## EXERCISE DETAILS
Look below for the line holding "endorsement by NAPFA" and the line holding "incidence, and mortality". Repeat those two and everything between, exactly.

-------------------------

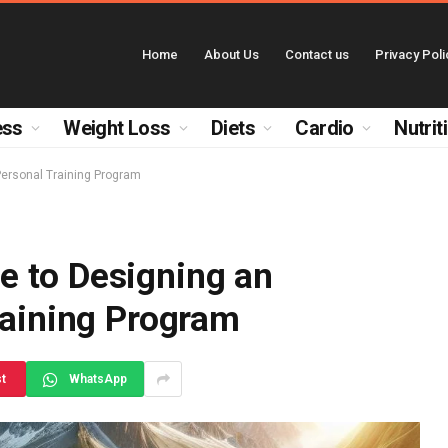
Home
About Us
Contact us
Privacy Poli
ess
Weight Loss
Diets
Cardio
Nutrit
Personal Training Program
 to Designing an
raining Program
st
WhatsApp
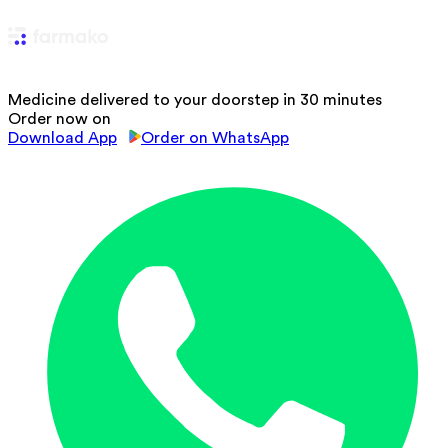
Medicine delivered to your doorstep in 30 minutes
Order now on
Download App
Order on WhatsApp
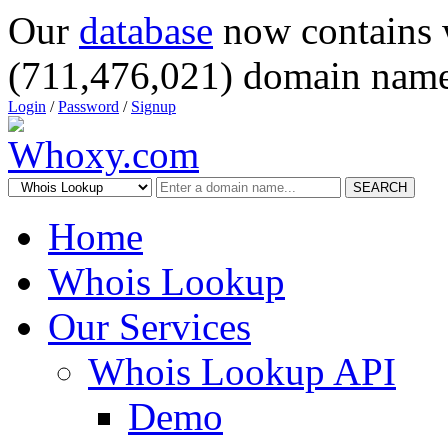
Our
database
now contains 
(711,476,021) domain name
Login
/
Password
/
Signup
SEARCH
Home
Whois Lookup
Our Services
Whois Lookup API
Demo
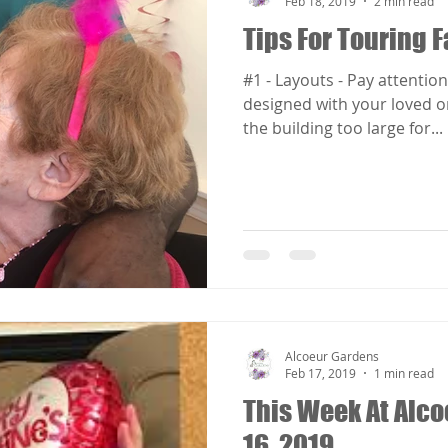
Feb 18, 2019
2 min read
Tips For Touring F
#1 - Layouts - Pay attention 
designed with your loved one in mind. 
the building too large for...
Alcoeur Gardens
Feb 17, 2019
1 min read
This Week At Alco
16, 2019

-------------------------

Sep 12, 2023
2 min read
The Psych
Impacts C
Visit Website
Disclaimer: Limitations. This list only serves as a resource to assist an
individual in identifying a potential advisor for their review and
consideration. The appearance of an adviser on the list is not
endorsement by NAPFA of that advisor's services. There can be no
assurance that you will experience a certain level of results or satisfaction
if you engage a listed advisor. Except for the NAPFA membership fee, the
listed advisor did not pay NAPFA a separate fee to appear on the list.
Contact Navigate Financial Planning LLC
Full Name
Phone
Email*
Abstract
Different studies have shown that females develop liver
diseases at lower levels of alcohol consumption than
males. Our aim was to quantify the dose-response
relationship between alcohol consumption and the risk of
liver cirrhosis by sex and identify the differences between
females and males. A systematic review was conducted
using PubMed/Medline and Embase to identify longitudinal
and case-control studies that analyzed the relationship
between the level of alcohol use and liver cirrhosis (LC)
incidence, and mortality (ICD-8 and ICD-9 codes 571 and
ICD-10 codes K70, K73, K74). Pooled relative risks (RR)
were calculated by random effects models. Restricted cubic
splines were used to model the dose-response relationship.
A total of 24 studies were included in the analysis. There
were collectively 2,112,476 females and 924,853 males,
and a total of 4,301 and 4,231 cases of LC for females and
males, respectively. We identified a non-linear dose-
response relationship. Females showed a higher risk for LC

-------------------------

## RESPONSE
endorsement by NAPFA of that advisor's services. There can be no
assurance that you will experience a certain level of results or satisfaction
if you engage a listed advisor. Except for the NAPFA membership fee, the
listed advisor did not pay NAPFA a separate fee to appear on the list.
Contact Navigate Financial Planning LLC
Full Name
Phone
Email*
Abstract
Different studies have shown that females develop liver
diseases at lower levels of alcohol consumption than
males. Our aim was to quantify the dose-response
relationship between alcohol consumption and the risk of
liver cirrhosis by sex and identify the differences between
females and males. A systematic review was conducted
using PubMed/Medline and Embase to identify longitudinal
and case-control studies that analyzed the relationship
between the level of alcohol use and liver cirrhosis (LC)
incidence, and mortality (ICD-8 and ICD-9 codes 571 and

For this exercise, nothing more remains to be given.